For the First Time in Hadassah – A Breakthrough for Inoperable Pancreatic Cancer

Pancreatic cancer is one of the most aggressive cancers known today. About 40% of cases are detected at the metastatic stage, while in 30% of cases the cancer is detected at a locally advanced stage with involvement by the tumor of large and adjacent blood vessels, thus preventing its surgical removal. In inoperable cases, the customary treatment is chemotherapy, and sometimes external radiation is also used.

During the past two years, an innovative treatment has been approved in various jurisdictions that allows focused radiation to be targeted directly into the cancerous tumor.

OncoSil™ is an innovative treatment for patients with non-operable pancreatic cancer. It is defined as a breakthrough technology by the US Food and Drug Administration (FDA), and in combination with chemotherapy has shown a significant reduction in tumor size.
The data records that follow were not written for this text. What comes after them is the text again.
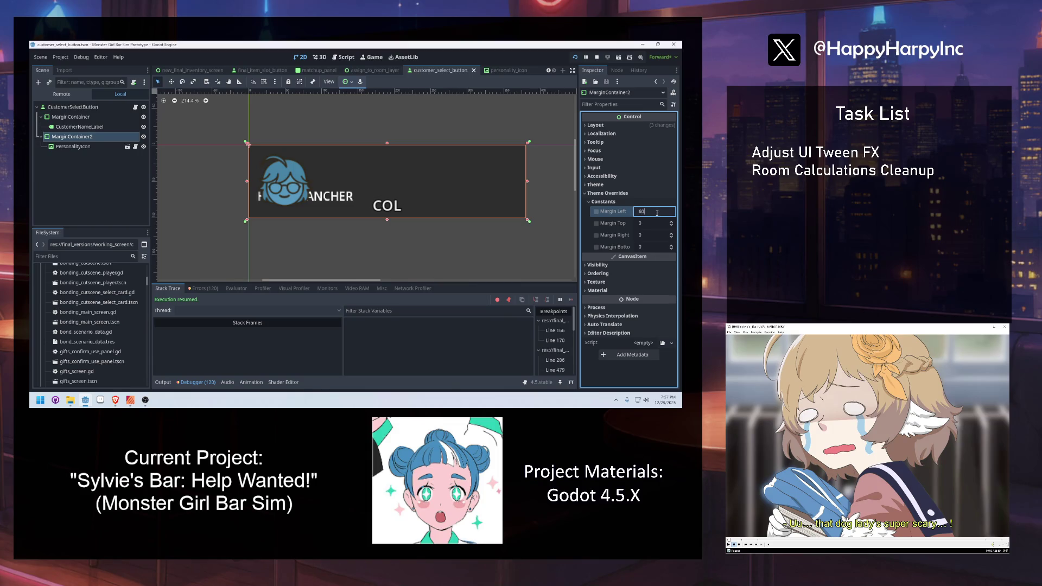
key(Return)
click(662, 211)
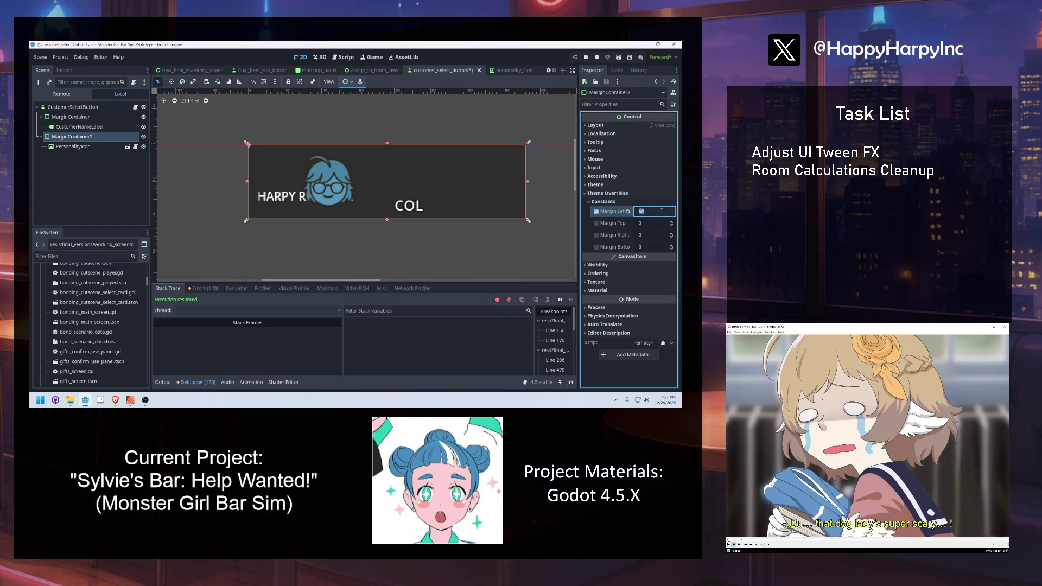
text(128)
key(Return)
click(660, 211)
text(250)
key(Return)
click(659, 211)
text(264)
key(Return)
click(659, 211)
text(280)
key(Return)
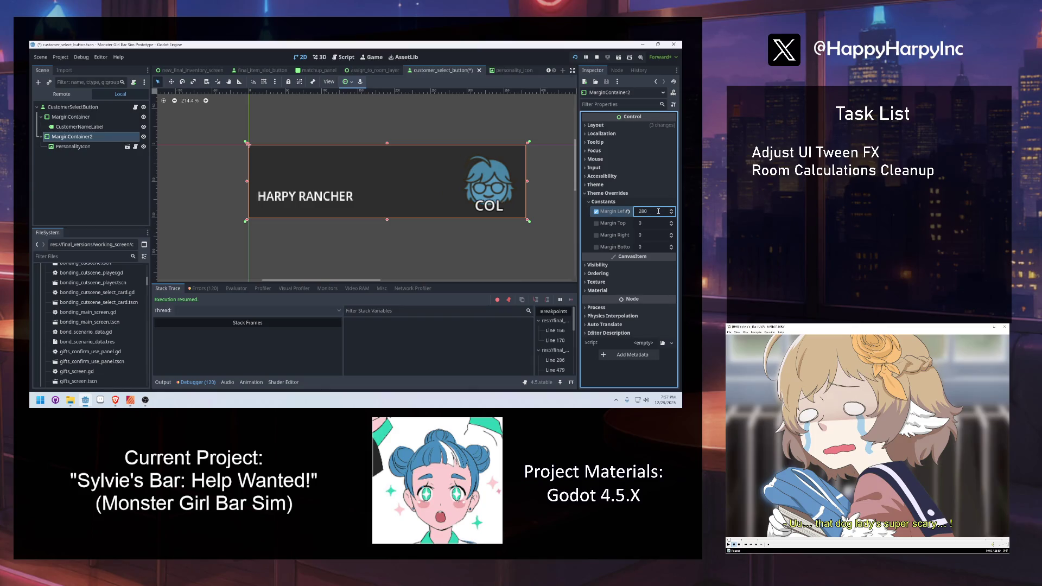
Set MarginContainer2's bottom margin to 8 and its left margin to 275.
click(654, 247)
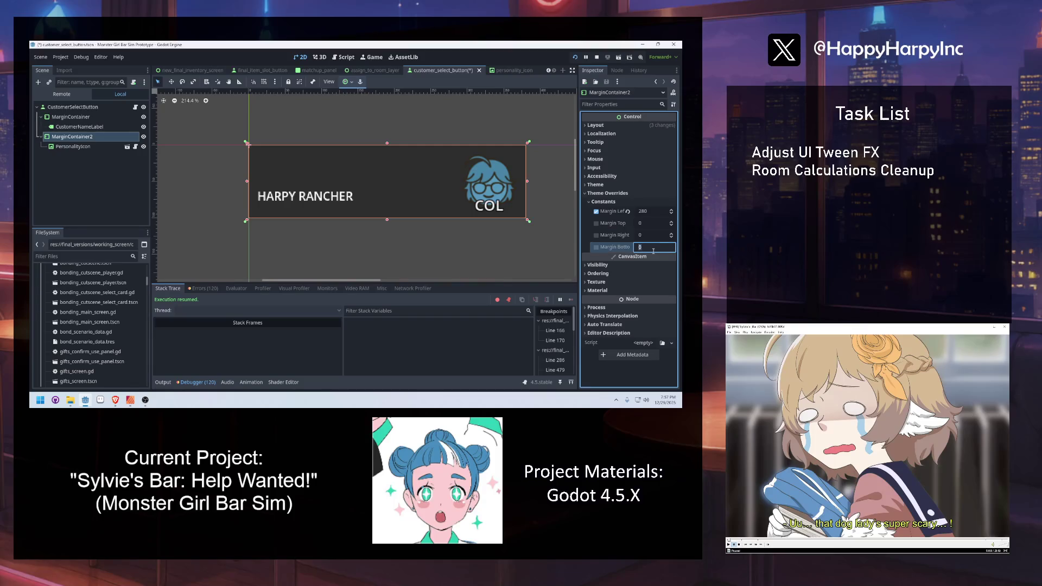
text(16)
key(Return)
text(8)
key(Return)
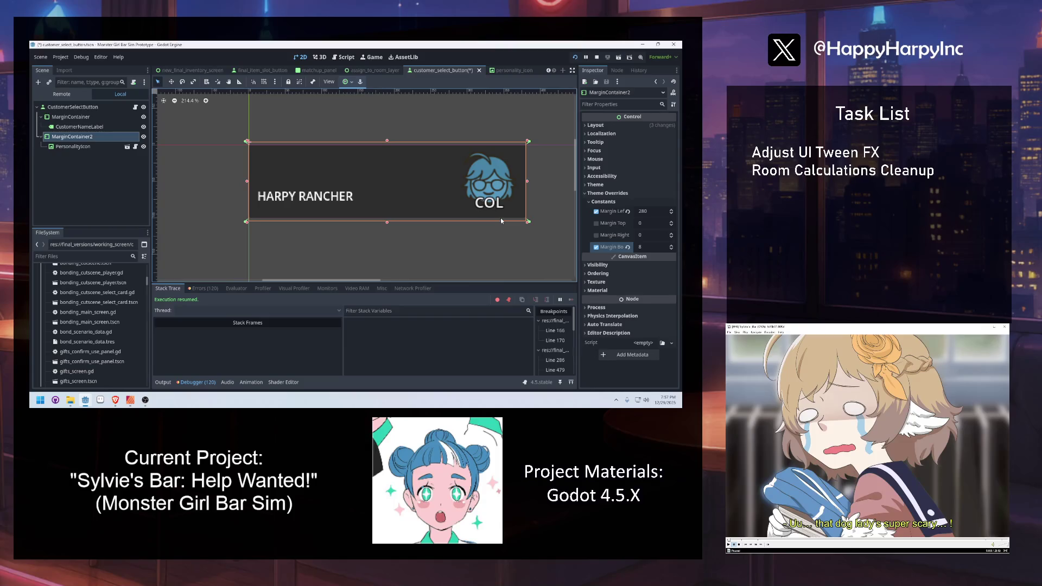
click(653, 213)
Several days ago, the first treatment in Jerusalem was performed on a 68-year-old patient by the staff of the gastroenterology department at Hadassah. The patient suffered from advanced pancreatic cancer, but due to the location of the tumor, in the area of the pancreatic head, and its local progression, it was not possible to operate. The patient was an excellent candidate for the new treatment. Dr. David Itzkovitz, a senior physician in Hadassah’s Gastroenterology and Liver Diseases Complex, explains: “This is an innovative procedure designed to treat patients with locally advanced pancreatic cancer in parallel with chemotherapy.”

The preparation OncoSil™, is a substance produced using innovative technology, which is radioactively active and injected directly into the tumor tissue under endoscopic ultrasound (EUS). It allows selective damage to tumor tissue with minimal damage to nearby organs. Due to its advanced technology, it allows for the administration of high doses of local radiation to the tumor itself by a one-time injection.

In a controlled study performed on patients with locally advanced pancreatic tumor, it was found that OncoSil™ treatment improved follow-up indices, reduced tumor volume, and in a significant number of cases made it possible to operate on the patients and remove the tumor completely.

OncoSil™ treatment does not require hospitalization in most cases and we perform it at the Gastroenterology Institute with the help of a skilled team of doctors, nurses and physicists, and in conjunction with the staff of the Hadassah Department of Nuclear Medicine.

Today more than 200 patients have been treated with OncoSil™ in the world. The technology is approved for use in Australia, New Zealand, Europe and Israel.